Reply content:
On the coding and garbled problems, I briefly say.
People who usually ask such questions are confusing a number of different concepts, and they are unaware of their own confusion.
- Terminal display character encoding (Windows under Terminal is Cmd,linux are various terminal, Telnet is putty or Xshell)
- The code for the shell environment. For example, the Chinese version of Windows is GBK (backwards compatible with gb2312), most Linux distributions use Utf-8 (LANG=ZH_CN. UTF-8).
- The encoding of the text file. This usually depends on your editor, and some editors support multiple encodings, and you can specify the editor to use a specific encoding at the beginning of the text. For example #-*-Coding:utf8-*-,vim See this line by default the script is identified as UTF-8 compatible encoding format.
- The internal encoding of the application. A string, as the data is just a byte array, but as an array of characters, there is an analytic way.
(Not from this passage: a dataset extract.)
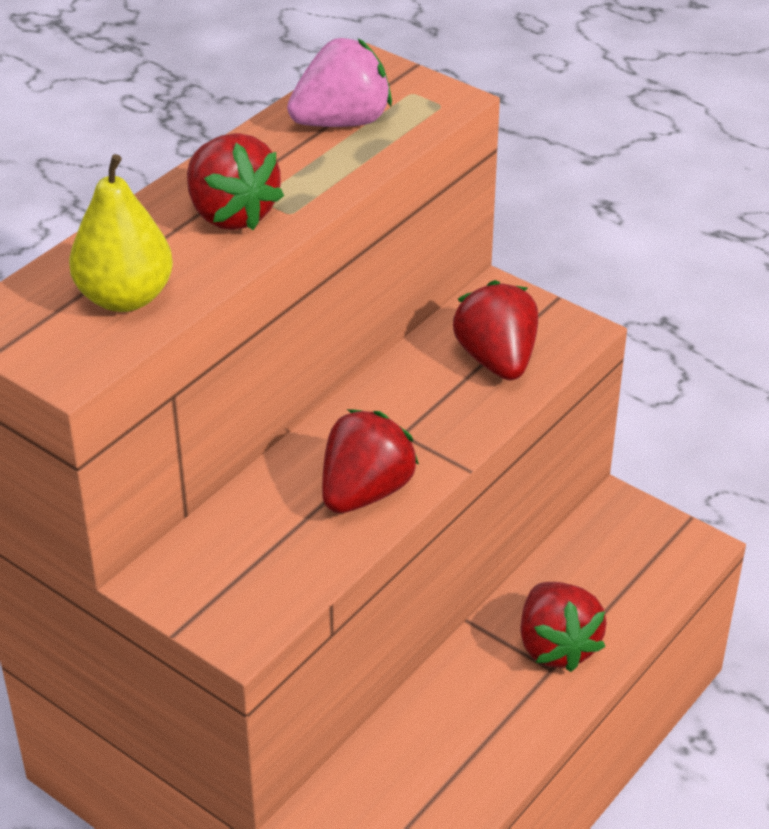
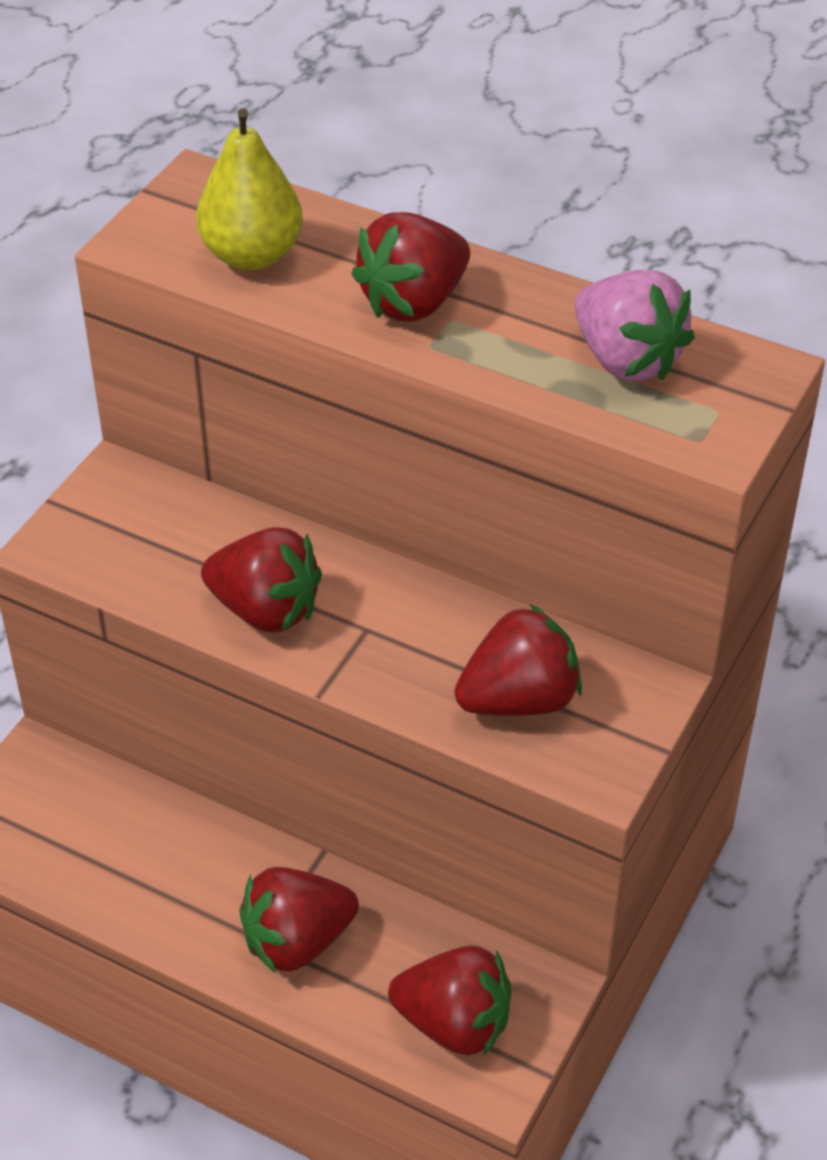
camera: 80 degrees right, 5 degrees up
none -> red strawberry [388,945,511,1055]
The internal character encoding for Java and Python is that both Utf-16,python and Java support the use of different encodings to decode byte arrays to get character arrays.
Take the question of the Lord to explain.
I did the same experiment in the default terminal in Ubuntu Kylin Chinese, but the result is the opposite of the main problem:
Did you see that?
The Lord and I have not lied, for what?
Because
unicode("汉字","gb2312")
I think the key is to distinguish between "byte" and "character" concept, but also know a little bit of common sense of the font.
"character" can be regarded as an abstract concept, such as when the landlord said "kanji", in fact, he meant to express the concept of a two characters.
When the characters are represented in the computer, they need to be encoded into binary (bytes), so there are different encoding methods, such as GBK, UTF-8 and so on. As Kenneth shows, the characters "kanji" are encoded as 0xbabad7d6 in the GBK and encoded as 0xe6b189e5ad97 in UTF-8.
At the end of the display, the abstract characters are converted into images based on the font used.
Therefore, the first problem of the landlord is that although you see the "Kanji" image, but its source file in the script, the byte encoding may be any one-under Windows is GBK or GB18030 and so on. So Python sees a string of gbk/gb18030 encoded bytes, and you're trying to tell Python that it's UTF-8 encoded, and that's a natural error.
The second problem, which is not familiar to SQL Server, seems to be that when you put the data read from the database (in bytes, possibly GBK, etc.) into the variables of the unit, the program mistakenly interprets non-Unicode encoded bytes as Unicode encodings. So the idea should be to figure out what the data is encoded when it is read (which may be related to the encoding of the data at the time it was deposited, or it might be related to the database configuration), and what conversions the program made when it was stored in the unit.